SUDAN DECLARES STATE OF EMERGENCY AMID PROTESTS OVER RISING FOOD PRICES.
Seven regions of Sudan have declared a state of emergency after violent protests against rising food price broke out. Curfews have been imposed and schools have been forced to shut down in 10 cities across Darfur, North Kordofan, West Kordofan and Sennar. Buildings were looted and torched, and markets and shops ransacked and emptied. The joint military-civilian government believes loyalists of the former president, Omar al-Bashir, are behind the protests.
Millions of people in the country are surviving on shoe-string budgets as the cost of living continues to skyrocket amid economic difficulties. The Sudanese pound nose-dived against the dollar from 260 pounds (£3.40) in November to 315 pounds last month. The annual rate of inflation shot to 269% in December, up from 254% in November, according to the Central Bureau of Statistics.

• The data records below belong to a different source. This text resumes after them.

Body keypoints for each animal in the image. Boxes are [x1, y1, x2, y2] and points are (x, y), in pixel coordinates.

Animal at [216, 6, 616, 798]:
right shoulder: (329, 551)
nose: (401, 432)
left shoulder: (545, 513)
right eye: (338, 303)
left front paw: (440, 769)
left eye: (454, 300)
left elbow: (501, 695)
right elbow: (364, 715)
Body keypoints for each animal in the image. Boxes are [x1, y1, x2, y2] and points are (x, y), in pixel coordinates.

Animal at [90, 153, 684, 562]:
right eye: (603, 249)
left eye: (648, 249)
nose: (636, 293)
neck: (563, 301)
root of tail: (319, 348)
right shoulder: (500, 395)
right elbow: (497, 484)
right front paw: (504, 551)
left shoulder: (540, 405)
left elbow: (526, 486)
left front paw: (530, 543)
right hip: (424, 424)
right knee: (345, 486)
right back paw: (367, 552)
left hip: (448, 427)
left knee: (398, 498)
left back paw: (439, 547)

After two years of the ouster of Former President Bashir, Sudan remains saddled with many challenges as it steers clear of the legacy of former President Omar-El Bashir. After the removal of Bashir, optimism and hope defined the sense of occasion. Juba Peace Agreement between transitional government and rebels was signed, Sudan was removed from the US black-list from list of State Sponsors of Terrorism (STT). Ties with Israel were renewed and the UN security council approved a withdrawal of UN Mission in Sudan. Much as this has helped re-establish and international credibility that had been brutally bruised by the autocratic rule of Omar- al-Bashir, there is a feeling that this has been used to create a smokescreen to deflate attention from economic doldrums besetting the country.

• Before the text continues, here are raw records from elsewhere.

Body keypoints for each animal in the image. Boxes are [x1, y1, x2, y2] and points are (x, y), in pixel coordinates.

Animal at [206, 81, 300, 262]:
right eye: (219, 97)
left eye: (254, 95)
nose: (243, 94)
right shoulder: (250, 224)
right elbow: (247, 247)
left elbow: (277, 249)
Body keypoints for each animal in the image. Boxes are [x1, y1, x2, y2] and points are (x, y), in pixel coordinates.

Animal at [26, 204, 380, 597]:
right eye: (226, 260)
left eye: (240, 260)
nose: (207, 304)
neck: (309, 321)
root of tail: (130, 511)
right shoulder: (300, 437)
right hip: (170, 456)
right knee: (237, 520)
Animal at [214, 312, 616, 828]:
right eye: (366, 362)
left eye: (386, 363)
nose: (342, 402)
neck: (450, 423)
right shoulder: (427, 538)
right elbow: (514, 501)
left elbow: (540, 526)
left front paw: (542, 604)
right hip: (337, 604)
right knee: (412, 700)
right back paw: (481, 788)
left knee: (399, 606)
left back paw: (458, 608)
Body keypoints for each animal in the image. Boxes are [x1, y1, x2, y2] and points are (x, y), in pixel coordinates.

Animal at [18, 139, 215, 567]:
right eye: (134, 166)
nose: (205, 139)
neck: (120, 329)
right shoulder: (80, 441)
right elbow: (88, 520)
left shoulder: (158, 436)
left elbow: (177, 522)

There is a narrative generating extraordinary consensus within Sudan and among keen observers and analysts that the removal of Bashir is yet to offer significant impact and that Transitional Military Council has so far succeeded in masking its intentions of high-jacking Sudan’s revolution by orchestrating behind the scenes plot between a re-centralised Khartoum and external agents fuelling the military to maintain power through a facade of choreographed transition. This illusion of a transitional government is intended to convince the population to complacently accept them yet it is increasingly seen as a window dressing and more or else a return of the past system that had oppressed them.
In a way, the current state of affairs in Sudan is a microcosm of most transitional governments in Africa: euphoria for a renewed and accountable leadership descending into attempts to re-centralise power and maintain old power centres. Again, there is a tyranny of raised expectations. What did we expect from a transitional military council? Partly, you suspect, Sudan’s malaise is a consequence of old brutal regime’s reluctance to shed its autocratic tendencies and the urge to consolidate its tight grip in power. But you can glimpse a certain institutional dysfunction there too, a never-ending cycle of impatience, restlessness, mindless tinkering and hunger for a new dawn that has defined the end of Omar-El Bashir’s reign.
That ceaseless anticipation for a new chapter, that longing for a new dawn, the thirst for permanent renewal: over time, angst and chaos have become a more reliable Sudanese currency than anything they have been able to muster post- Bashir era. And so, with the transitional mandate expiring, with no clear pathway to free and fair elections, with no strategy to wean military from Sudanese political landscape, Sudan again resembles the very administration they worked hard to oust with not the faintest scrap of a plan. Above all, what Sudan lacks leadership, inspiration. The military council may appear as democratic but, on some level, still comes across as suspect. In the end, Sudan’s long road to freedom remains murky and paved with many obstacles.